Seplat noted that the completion works on the 160, 000 bopd pipeline has been slower than anticipated due to delays in the contractor delivery schedule, final activities including the installation of the LACT unit are progressing well.
Investment focus in 2020
Austin Avuru, Seplat’s Chief Executive Officer said in 2020 the company will focus its investment only on the highest-returning projects, whilst carefully balancing future needs with prevailing market realities.
Avuru noted that the company has more cash in its balance sheet which is more robust and diversified thanks to continuing investments in gas and independence from oil price volatility.
“We are a low-cost producer and will continue to manage our finances prudently. With the recent addition of Eland and the availability of new pipelines, our oil business is broadening and derisking its production fields and routes to market to assure even greater security of revenues in the future,” Avuru said.
Lower capital expenditure plan
Seplat plans to invest $100 million of capital expenditure with a target of three new wells across portfoli0 in 2020.
“We will also, continue to focus on our investments in gas and the completion of the ANOH project remains a major priority. At present we are targeting 2020 production of between 47,000 to 57,000 boepd, including Eland production of 6,000 to 10,000 bopd, subject to continuous evacuation being possible,” Seplat said in it’s 2019 financial.

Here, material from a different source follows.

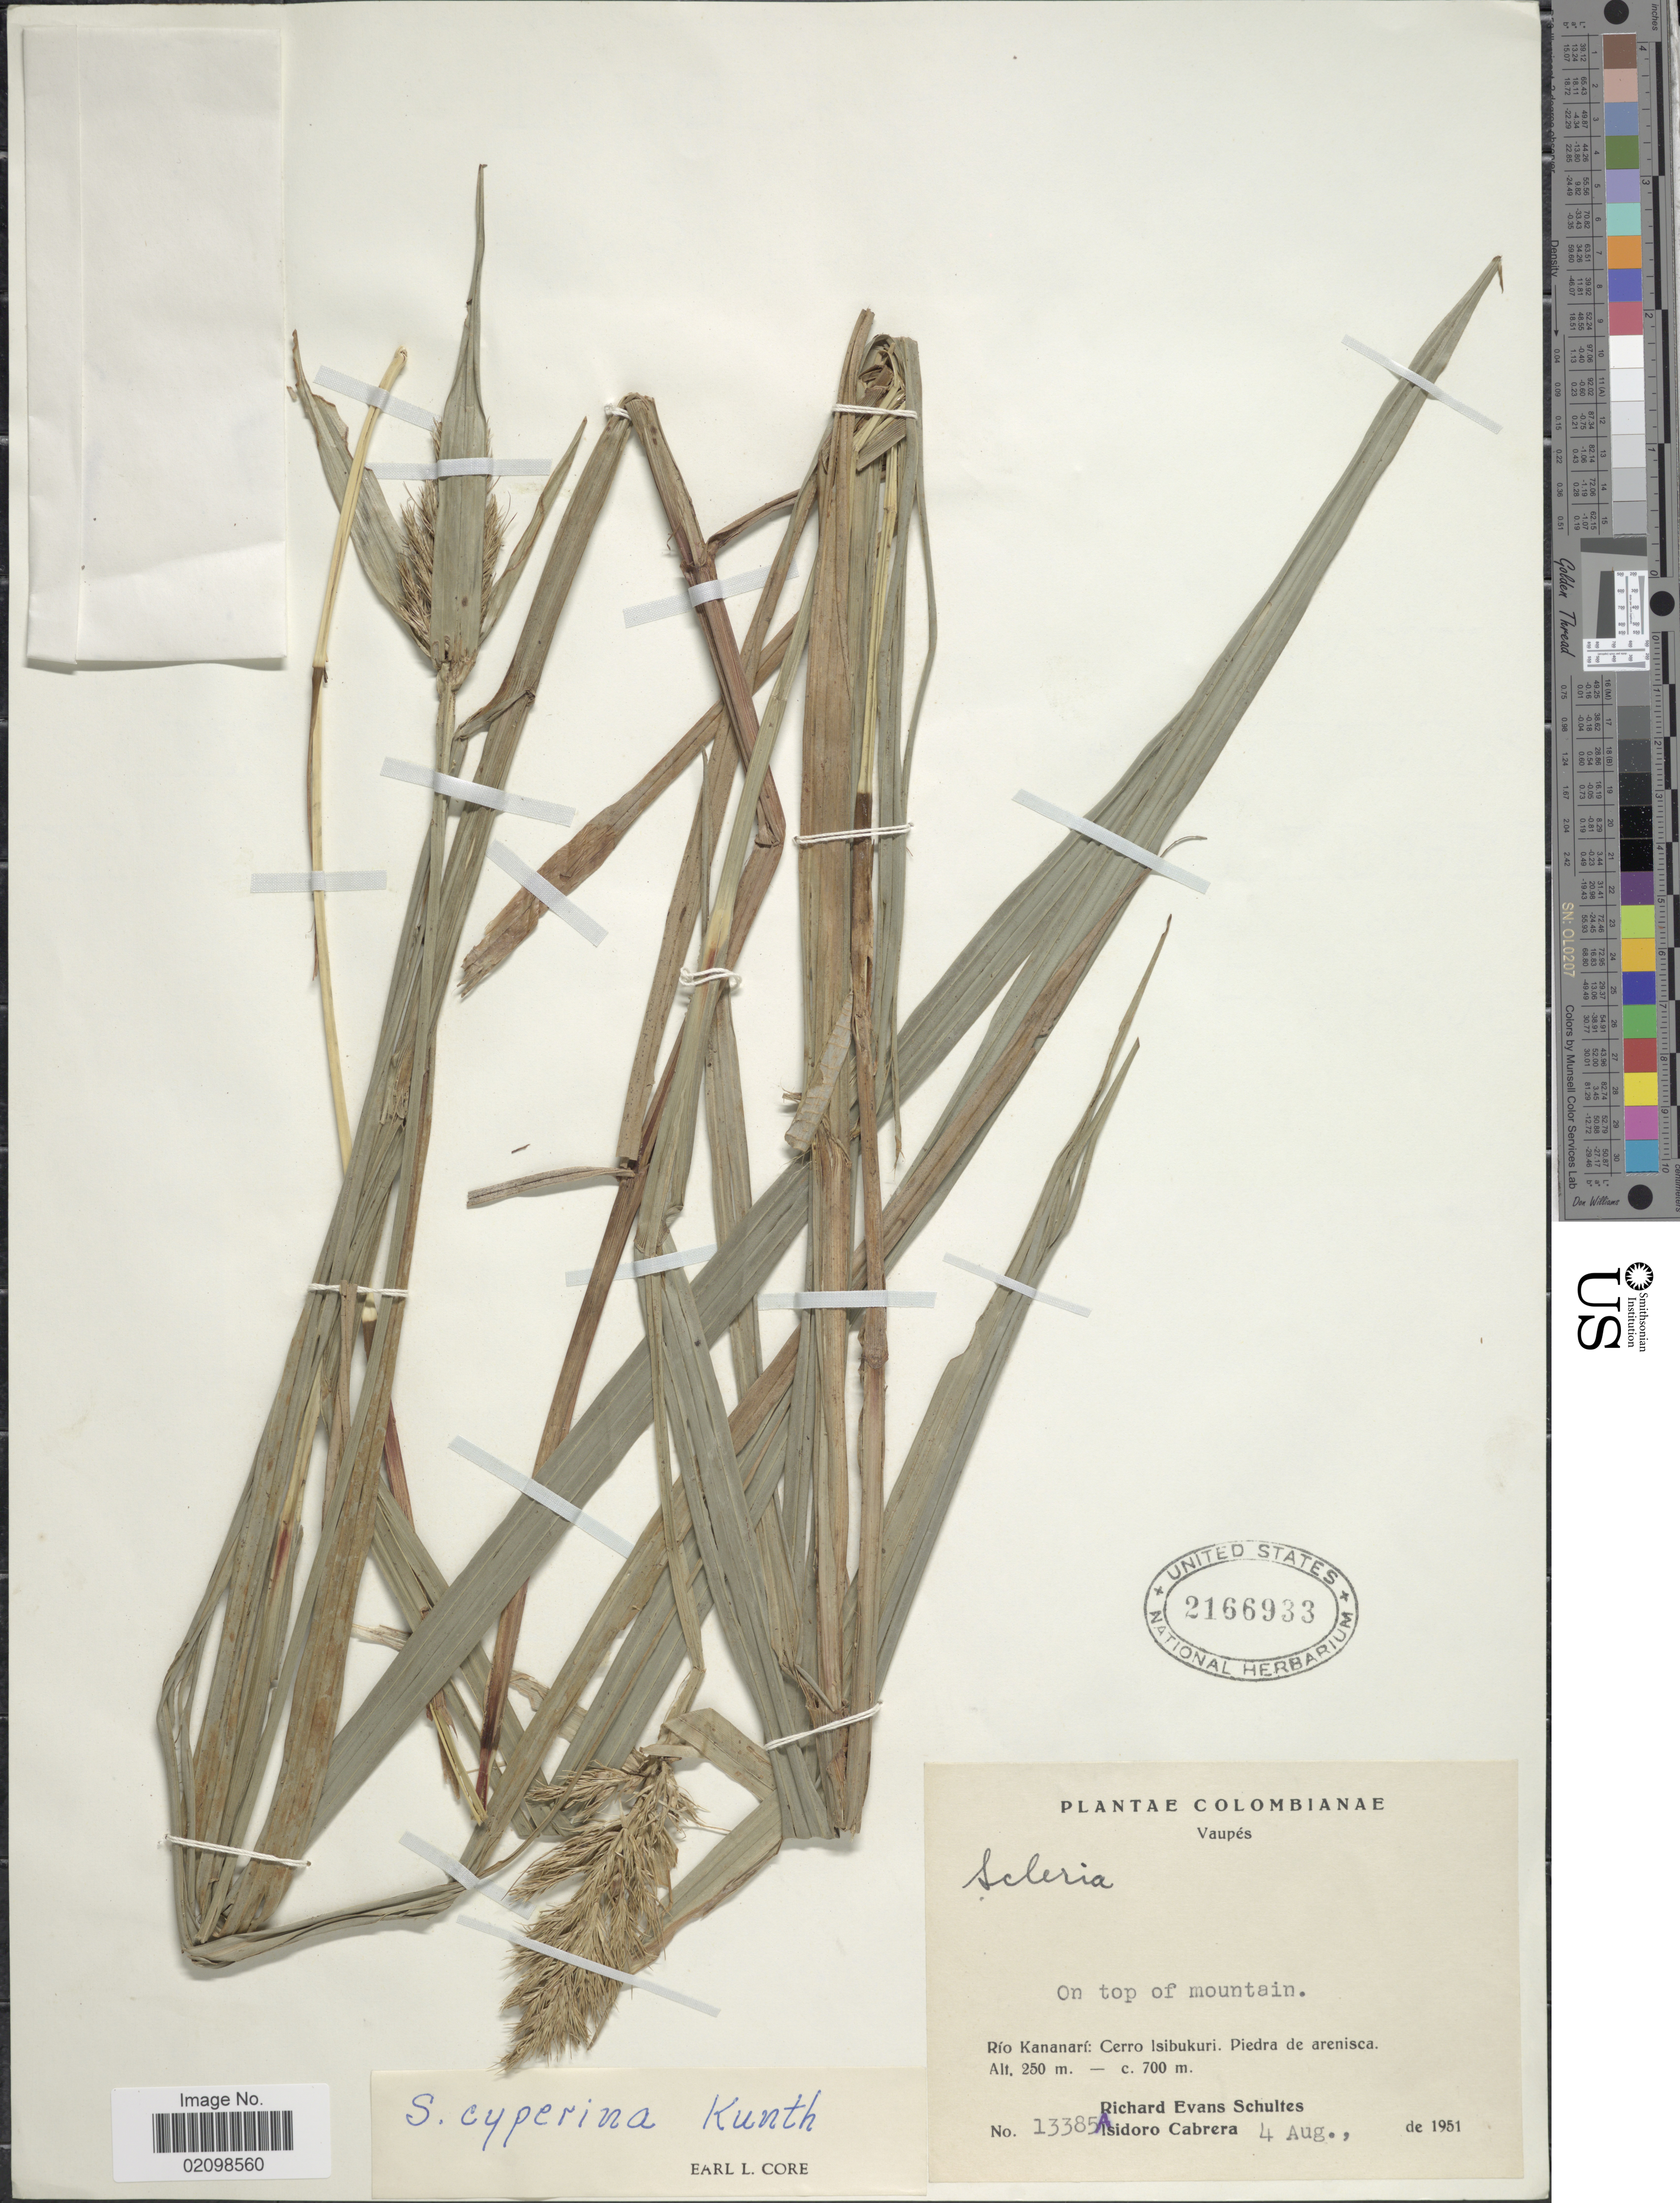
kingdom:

In 2019, Seplat spend $125 million on drilling costs in relation to nine development wells, the Ohaji South facility expansion project and the Amukpe Liquid Treatment Facility.
Risk management
Seplat admitted that the firm is exposed to further credit risk from outstanding cash calls from Nigerian Petroleum Development Company (NPDC) and National Petroleum Investment Management Services (NAPIMS).
Also, the Group is exposed to credit risk from its sale of crude oil to Mercuria, Vitol, Eni Trading and Shell western.
Decreasing Reserves
Seplat’s working interest 2P reserves, as assessed independently by Ryder Scott at 1 January 2020, stood at 474 MMboe, comprising 216 MMbbls of oil and condensate and 1,494 Bscf of natural gas.
This represents an organic decrease in overall 2P reserves of 1.5percent year-on-year, due to production but mitigated by movements from the contingent resource category. Working interest 2C resources stood at 85 MMboe, comprising 53 MMbbls of oil and condensate and 188 Bscf of natural gas.